> [EXERCISE OBJECTIVE] Below is a listing; transcribe it exactly but without any images.

> [DATA SHOWN]

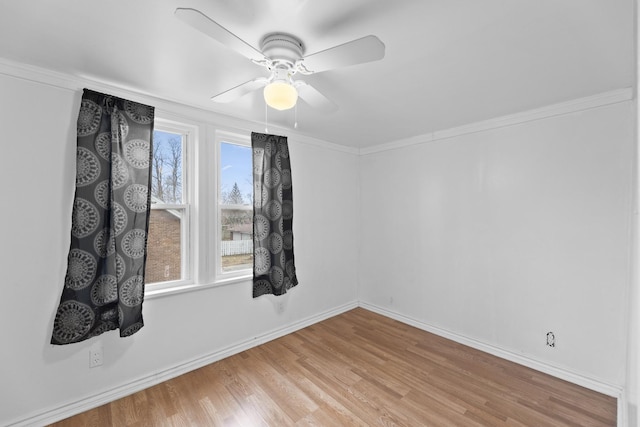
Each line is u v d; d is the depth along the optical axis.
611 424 1.80
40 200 1.81
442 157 3.09
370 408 1.96
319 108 1.86
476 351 2.76
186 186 2.51
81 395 1.93
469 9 1.23
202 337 2.50
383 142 3.61
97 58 1.67
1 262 1.70
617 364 2.08
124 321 2.02
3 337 1.70
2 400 1.70
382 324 3.40
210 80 1.93
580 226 2.24
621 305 2.07
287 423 1.83
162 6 1.22
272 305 3.01
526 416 1.88
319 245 3.50
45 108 1.81
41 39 1.48
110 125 1.99
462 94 2.14
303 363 2.53
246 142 2.88
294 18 1.28
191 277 2.52
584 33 1.40
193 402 2.02
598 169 2.16
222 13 1.25
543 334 2.42
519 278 2.56
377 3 1.19
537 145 2.45
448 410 1.94
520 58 1.64
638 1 0.61
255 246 2.80
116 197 2.01
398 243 3.52
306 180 3.36
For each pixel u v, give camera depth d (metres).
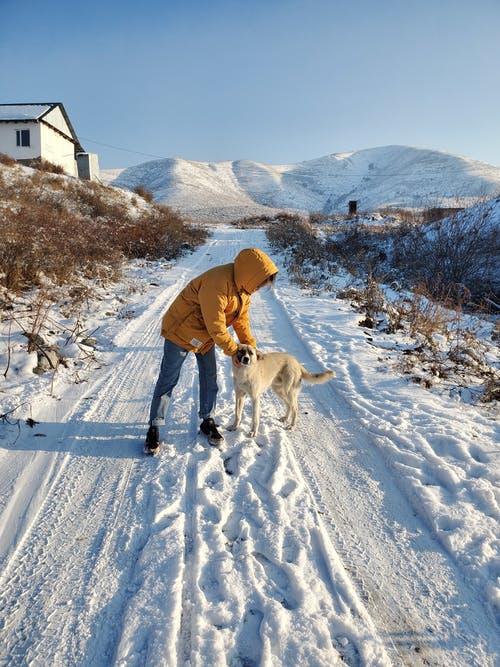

> [SOLUTION FOR THIS EXERCISE]
Each line is u v d; d is the depth along the optical axis.
611 424 1.80
40 200 1.81
442 157 3.09
370 408 1.96
319 108 1.86
476 351 2.76
186 186 2.51
81 395 1.93
469 9 1.23
202 337 2.50
383 142 3.61
97 58 1.67
1 262 1.70
617 364 2.08
124 321 2.02
3 337 1.70
2 400 1.70
382 324 3.40
210 80 1.93
580 226 2.24
621 305 2.07
287 423 1.83
162 6 1.22
272 305 3.01
526 416 1.88
319 245 3.50
45 108 1.81
41 39 1.48
110 125 1.99
462 94 2.14
303 363 2.53
246 142 2.88
294 18 1.28
191 277 2.52
584 33 1.40
193 402 2.02
598 169 2.16
222 13 1.25
543 334 2.42
519 278 2.56
377 3 1.19
537 145 2.45
448 410 1.94
520 58 1.64
638 1 0.61
255 246 2.80
116 197 2.01
398 243 3.52
306 180 3.36
For each pixel u v, give camera depth d (metres).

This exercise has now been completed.